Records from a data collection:
==============================

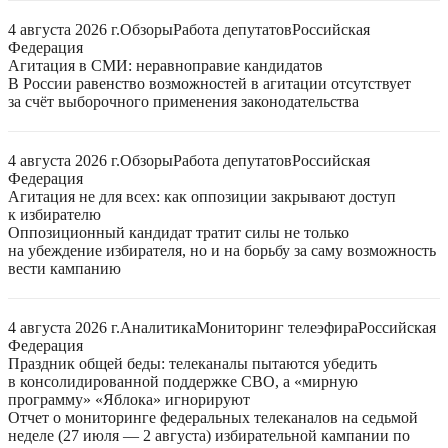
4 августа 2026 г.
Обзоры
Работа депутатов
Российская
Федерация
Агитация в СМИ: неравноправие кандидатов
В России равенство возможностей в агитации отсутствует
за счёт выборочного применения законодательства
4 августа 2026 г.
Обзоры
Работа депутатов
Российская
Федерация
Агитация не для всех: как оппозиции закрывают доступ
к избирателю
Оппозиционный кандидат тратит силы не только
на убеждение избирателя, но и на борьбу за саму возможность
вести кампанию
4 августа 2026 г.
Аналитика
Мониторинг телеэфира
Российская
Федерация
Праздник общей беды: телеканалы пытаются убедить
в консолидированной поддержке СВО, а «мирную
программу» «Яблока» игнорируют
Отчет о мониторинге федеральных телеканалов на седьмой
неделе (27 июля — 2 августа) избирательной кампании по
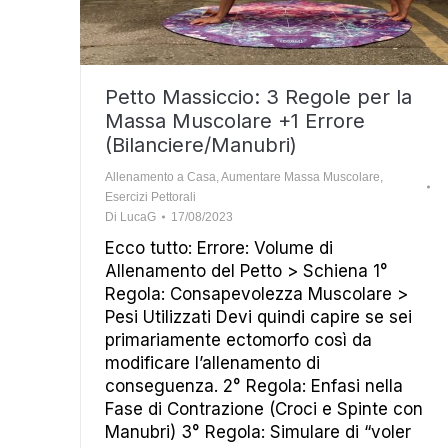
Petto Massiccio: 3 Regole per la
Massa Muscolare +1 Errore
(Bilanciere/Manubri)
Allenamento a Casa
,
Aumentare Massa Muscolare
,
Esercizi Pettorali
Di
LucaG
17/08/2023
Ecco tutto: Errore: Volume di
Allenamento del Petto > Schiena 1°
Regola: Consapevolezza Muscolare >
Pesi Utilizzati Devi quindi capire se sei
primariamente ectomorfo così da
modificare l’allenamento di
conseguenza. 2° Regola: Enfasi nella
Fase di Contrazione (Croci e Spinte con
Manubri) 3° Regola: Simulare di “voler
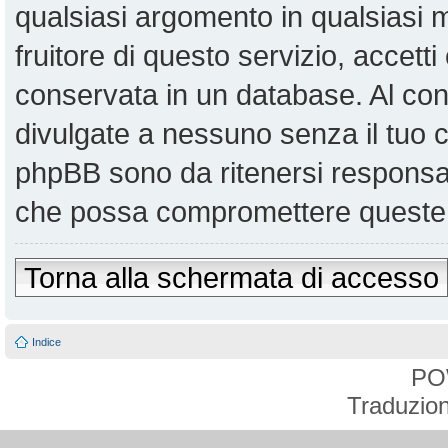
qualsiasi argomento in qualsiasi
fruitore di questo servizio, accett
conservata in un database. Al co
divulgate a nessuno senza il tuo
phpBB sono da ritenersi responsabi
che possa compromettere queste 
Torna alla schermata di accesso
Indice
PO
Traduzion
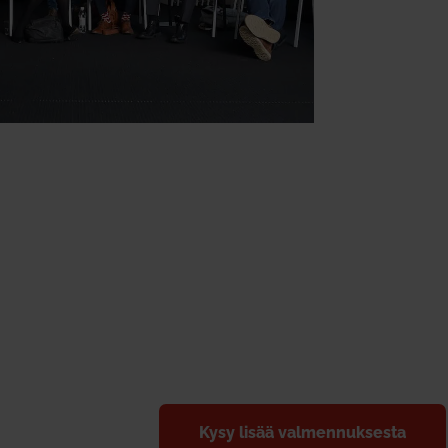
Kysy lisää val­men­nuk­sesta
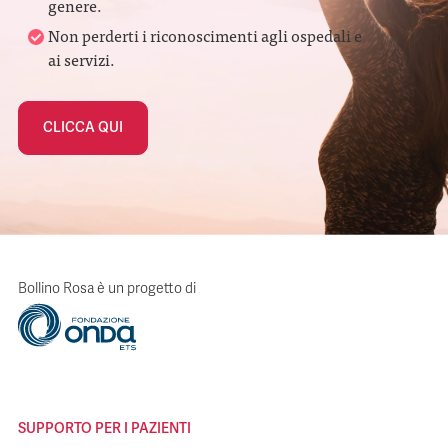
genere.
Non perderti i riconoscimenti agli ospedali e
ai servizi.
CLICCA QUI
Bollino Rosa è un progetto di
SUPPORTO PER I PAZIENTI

==============================

**WHAT NEEDS TO BE DONE:**
Exactly as written above, retype the lines starting at the one holding "на убеждение избирателя, но" and ending at the one holding "Pesi Utilizzati Devi quindi capire se sei", both included, but not the pictures.

**SOLVED PROBLEM:**
на убеждение избирателя, но и на борьбу за саму возможность
вести кампанию
4 августа 2026 г.
Аналитика
Мониторинг телеэфира
Российская
Федерация
Праздник общей беды: телеканалы пытаются убедить
в консолидированной поддержке СВО, а «мирную
программу» «Яблока» игнорируют
Отчет о мониторинге федеральных телеканалов на седьмой
неделе (27 июля — 2 августа) избирательной кампании по
Petto Massiccio: 3 Regole per la
Massa Muscolare +1 Errore
(Bilanciere/Manubri)
Allenamento a Casa
,
Aumentare Massa Muscolare
,
Esercizi Pettorali
Di
LucaG
17/08/2023
Ecco tutto: Errore: Volume di
Allenamento del Petto > Schiena 1°
Regola: Consapevolezza Muscolare >
Pesi Utilizzati Devi quindi capire se sei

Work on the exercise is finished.